"Eğer bir adım daha atarsan Jeon Jungkook, yemin ederim seni de yakarım."
Jungkook Lalisa'nın sesini duyunca donmuştu. Banktan çok uzaklaşmadığına emindi. Çünkü gittikçe yavaşlamıştı. Lalisa'nın peşinden gelirse yetişmesi için.
Tahmin ettiği gibi olduğu için fazlasıyla seviniyordu. Lalisa'sını daha fazla bekletmemek adına hızlıca arkasına döndü.
Lalisa yavaş adımlarla Jungkook'a doğru yürüyordu. Hiç acelesi yokmuş gibi duruyordu.
Jungkook, Lalisa'nın ona doğru attığı her bir adımda kalbi daha da hızlanıyordu. Çok yakınına geldiğinde kalbinin duracağından veya ağzından çıkacağından korktu.
Lalisa yanına geldiğinde sadece bakıştılar. Lalisa onu öldürecekmiş gibi bakarken, Jungkook tüm teslimiyetini gözler önüne seriyordu.
Onu daha yakından tanımak için her şeyi yapardı ama Lalisa bu fikri desteklemiyordu. Jungkook bulundukları durumda düşünmek istemiyordu. Lalisa ona bir şey dediğinde kaçırmasından korkuyordu.
"Ee? Neden yanımdan son hızla kalktığını açıklamak ister misin?"
Jungkook bir süre düşündü. Verebileceği en mantıklı cevabı bulmaya çalıştı. Ama her seçeneği Lalisa'nın karşısında kendini küçük düşüreceğine işaret ediyordu.
Bu yüzden sadece omuz silkti. Lalisa da derin bir nefes aldı be küfredercesine dışarı verdi. Sonra kafasıyla yolu işaret etti.
Jungkook bir süre ne yaptığını anlamamıştı. Bu da Lalisa'nın aynı hareketi bir defa daha tekrarlamasına neden olmuştu. En sonunda pes edip dudaklarını sıkı bir şekilde kapatarak öksürdü.
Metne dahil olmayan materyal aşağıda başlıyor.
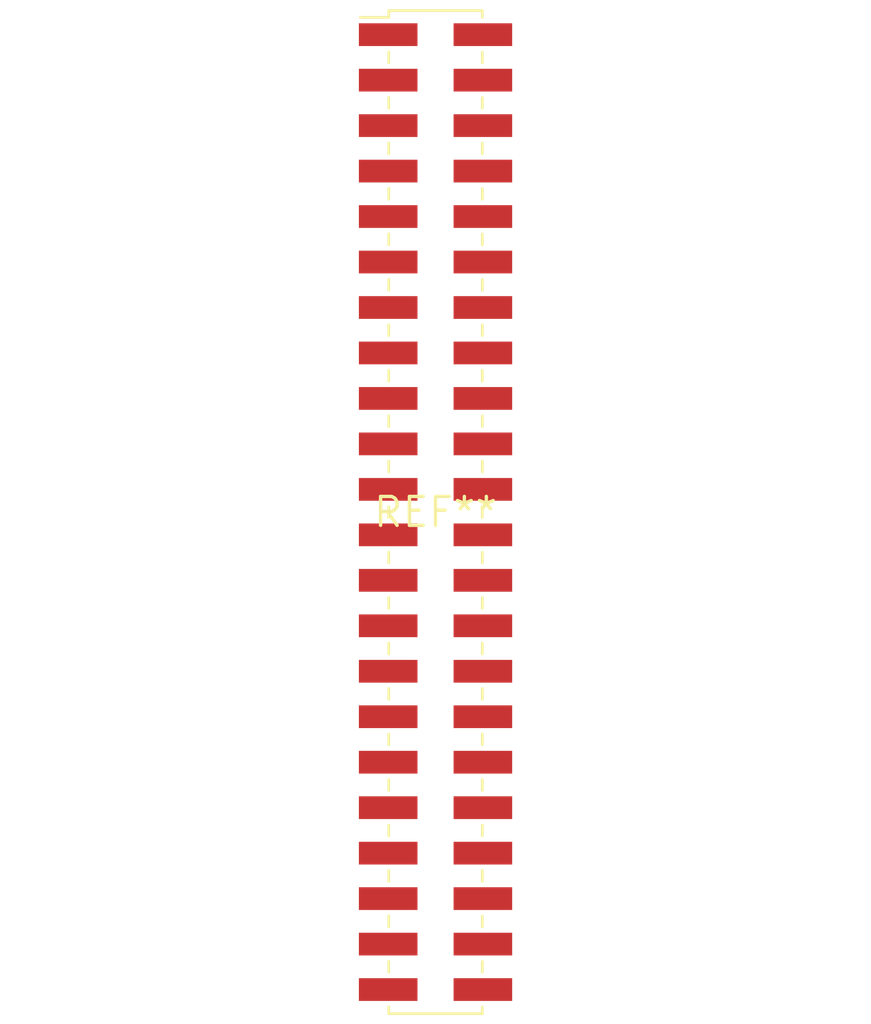
<source format=kicad_pcb>
(kicad_pcb (version 20240108) (generator pcbnew)

  (general
    (thickness 1.6)
  )

  (paper "A4")
  (layers
    (0 "F.Cu" signal)
    (31 "B.Cu" signal)
    (32 "B.Adhes" user "B.Adhesive")
    (33 "F.Adhes" user "F.Adhesive")
    (34 "B.Paste" user)
    (35 "F.Paste" user)
    (36 "B.SilkS" user "B.Silkscreen")
    (37 "F.SilkS" user "F.Silkscreen")
    (38 "B.Mask" user)
    (39 "F.Mask" user)
    (40 "Dwgs.User" user "User.Drawings")
    (41 "Cmts.User" user "User.Comments")
    (42 "Eco1.User" user "User.Eco1")
    (43 "Eco2.User" user "User.Eco2")
    (44 "Edge.Cuts" user)
    (45 "Margin" user)
    (46 "B.CrtYd" user "B.Courtyard")
    (47 "F.CrtYd" user "F.Courtyard")
    (48 "B.Fab" user)
    (49 "F.Fab" user)
    (50 "User.1" user)
    (51 "User.2" user)
    (52 "User.3" user)
    (53 "User.4" user)
    (54 "User.5" user)
    (55 "User.6" user)
    (56 "User.7" user)
    (57 "User.8" user)
    (58 "User.9" user)
  )

  (setup
    (pad_to_mask_clearance 0)
    (pcbplotparams
      (layerselection 0x00010fc_ffffffff)
      (plot_on_all_layers_selection 0x0000000_00000000)
      (disableapertmacros false)
      (usegerberextensions false)
      (usegerberattributes false)
      (usegerberadvancedattributes false)
      (creategerberjobfile false)
      (dashed_line_dash_ratio 12.000000)
      (dashed_line_gap_ratio 3.000000)
      (svgprecision 4)
      (plotframeref false)
      (viasonmask false)
      (mode 1)
      (useauxorigin false)
      (hpglpennumber 1)
      (hpglpenspeed 20)
      (hpglpendiameter 15.000000)
      (dxfpolygonmode false)
      (dxfimperialunits false)
      (dxfusepcbnewfont false)
      (psnegative false)
      (psa4output false)
      (plotreference false)
      (plotvalue false)
      (plotinvisibletext false)
      (sketchpadsonfab false)
      (subtractmaskfromsilk false)
      (outputformat 1)
      (mirror false)
      (drillshape 1)
      (scaleselection 1)
      (outputdirectory "")
    )
  )

  (net 0 "")

  (footprint "PinHeader_2x22_P2.00mm_Vertical_SMD" (layer "F.Cu") (at 0 0))

)

</source>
"Diyorum ki biraz yürüyelim mi? Senin beyninde biraz oksijen almış olur ne dersin?"
Jungkook hızlıca kafasını salladı ve Lalisa'nın yanından caddeye doğru yürümeye başladılar. O gece Jungkook tarif edemeyeceği birçok duygu karmaşasının içindeydi.
Ama o gecenin hiç bitmemesini diliyordu. Lalisa için ise asla bitmeyen bir geceydi.
Lalisa da Jungkook'un yanından ayrılmak istemiyordu ama buna mecburdu. Jungkook yanında asla güvende olmayacaktı. Aralarında da çok büyük farklar vardı.
Kendini bir an Romeo ve Juliet'in sahnesini canlandırıyormuş gibi hissetti. Aynı çatı altında ama birbirinden tamamen uzak iki aşık. Aileleri yüzünden kavuşamayan ama her gün daha da birbirine aşık olan iki insan.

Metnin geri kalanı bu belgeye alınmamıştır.